* [INPUT FOR THIS TASK]
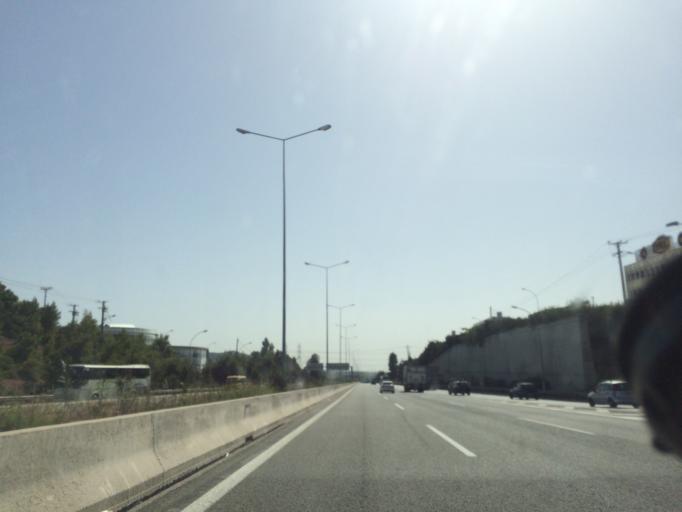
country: GR
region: Attica
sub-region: Nomarchia Anatolikis Attikis
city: Kryoneri
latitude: 38.1386
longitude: 23.8427
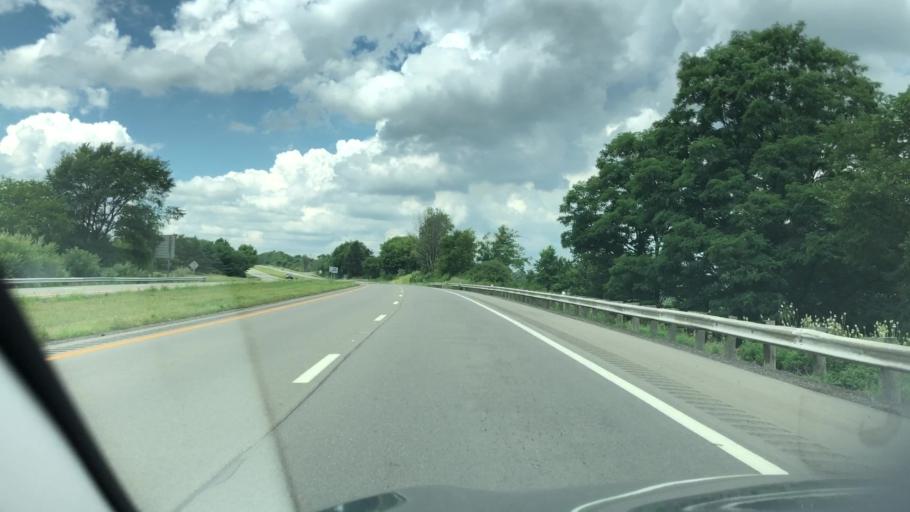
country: US
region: Ohio
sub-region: Stark County
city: Massillon
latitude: 40.8177
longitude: -81.5311
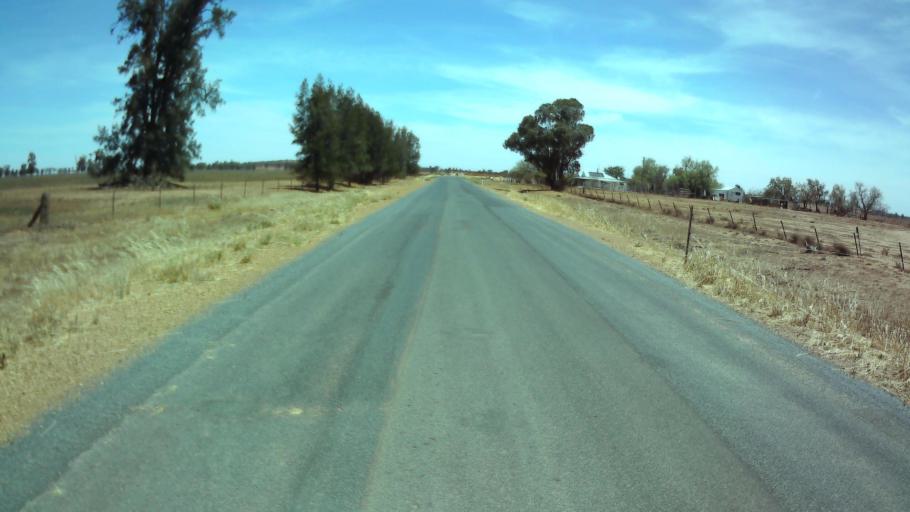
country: AU
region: New South Wales
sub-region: Weddin
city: Grenfell
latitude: -33.7485
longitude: 147.7676
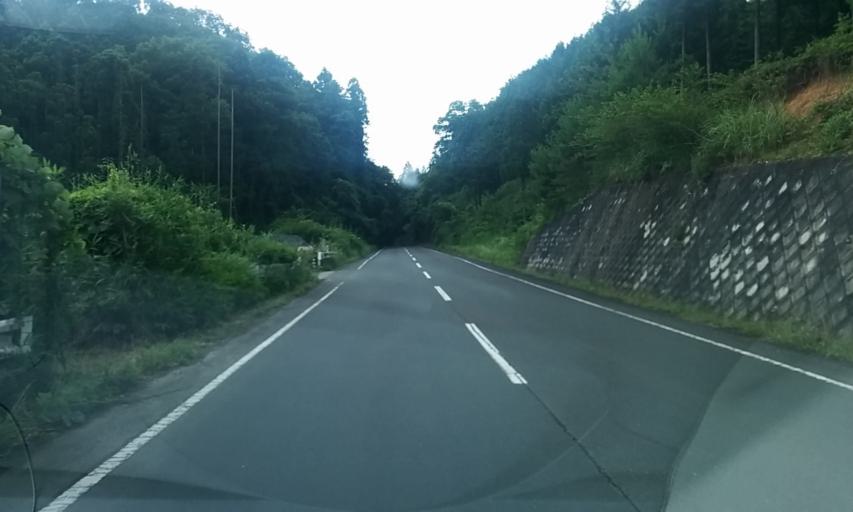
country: JP
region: Kyoto
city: Kameoka
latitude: 35.0910
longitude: 135.4324
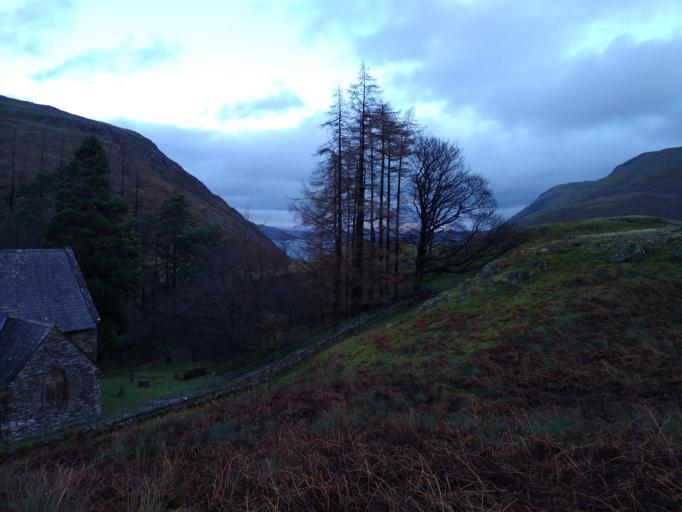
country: GB
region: England
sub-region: Cumbria
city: Penrith
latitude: 54.5641
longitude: -2.8735
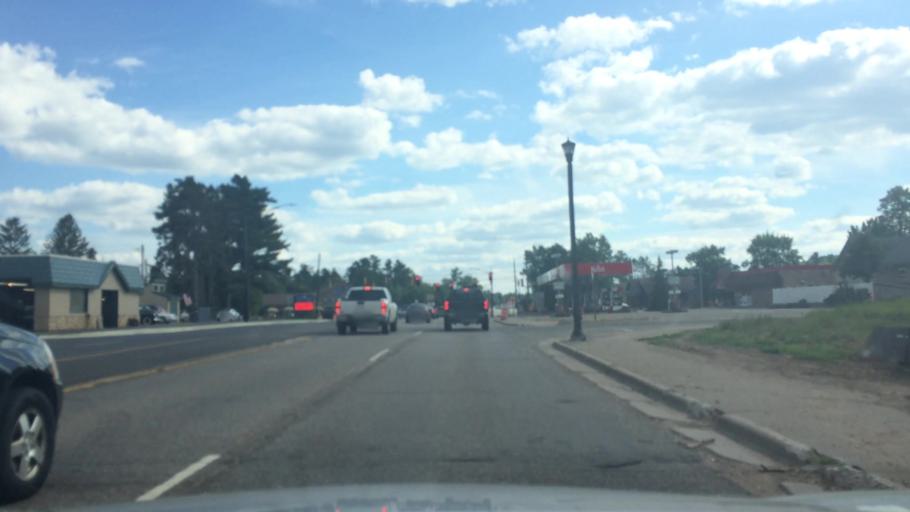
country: US
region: Wisconsin
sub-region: Vilas County
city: Lac du Flambeau
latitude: 45.8959
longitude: -89.6982
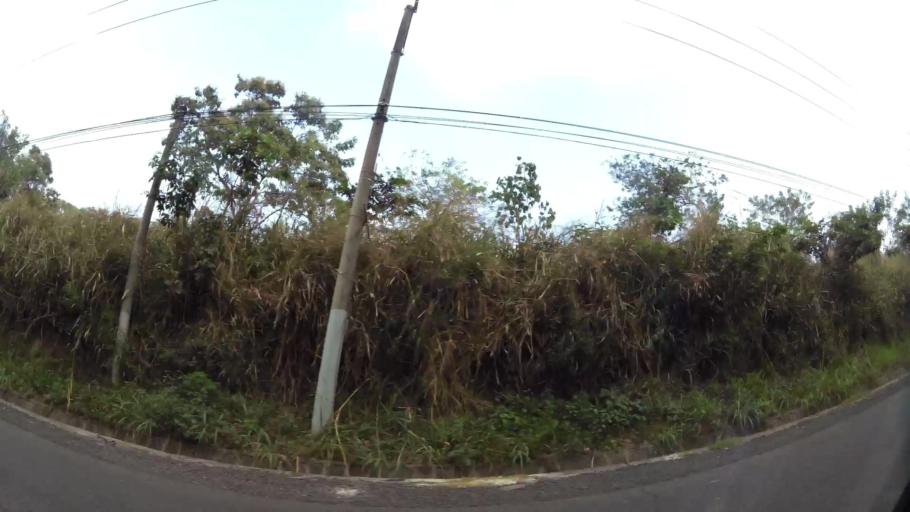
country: SV
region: San Salvador
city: Delgado
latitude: 13.7201
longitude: -89.1571
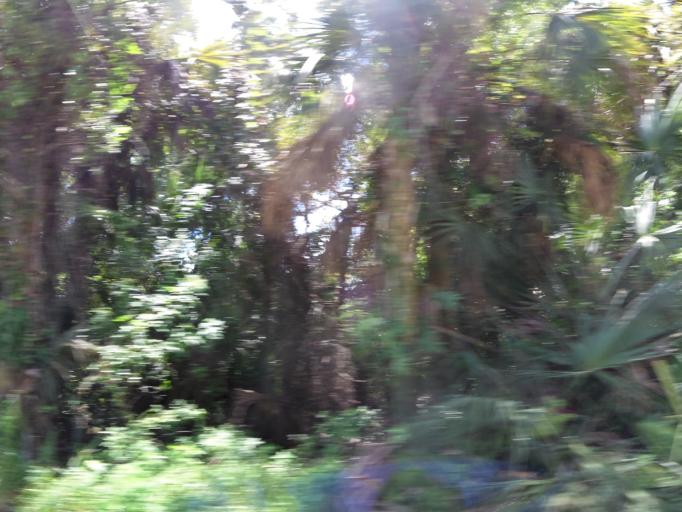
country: US
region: Florida
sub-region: Brevard County
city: Mims
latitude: 28.6372
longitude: -80.8444
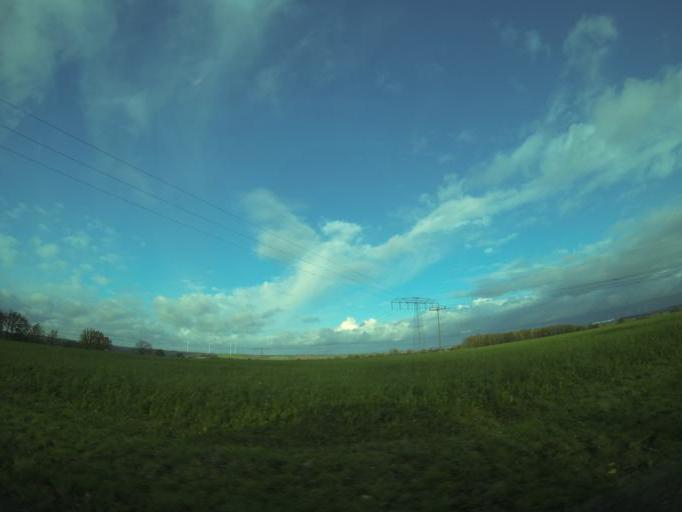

* [YOUR TASK] Render everything in the listing from the line containing "city: Kryoneri" down to the end, inclusive, as a JSON list of strings with one string per line. Omit blank lines and leave the pictures out.

* [TASK ANSWER]
[
  "city: Kryoneri",
  "latitude: 38.1386",
  "longitude: 23.8427",
  "country: US",
  "region: Ohio",
  "sub-region: Stark County",
  "city: Massillon",
  "latitude: 40.8177",
  "longitude: -81.5311",
  "country: AU",
  "region: New South Wales",
  "sub-region: Weddin",
  "city: Grenfell",
  "latitude: -33.7485",
  "longitude: 147.7676",
  "country: JP",
  "region: Kyoto",
  "city: Kameoka",
  "latitude: 35.0910",
  "longitude: 135.4324",
  "country: GB",
  "region: England",
  "sub-region: Cumbria",
  "city: Penrith",
  "latitude: 54.5641",
  "longitude: -2.8735",
  "country: US",
  "region: Wisconsin",
  "sub-region: Vilas County",
  "city: Lac du Flambeau",
  "latitude: 45.8959",
  "longitude: -89.6982",
  "country: SV",
  "region: San Salvador",
  "city: Delgado",
  "latitude: 13.7201",
  "longitude: -89.1571",
  "country: US",
  "region: Florida",
  "sub-region: Brevard County",
  "city: Mims",
  "latitude: 28.6372",
  "longitude: -80.8444"
]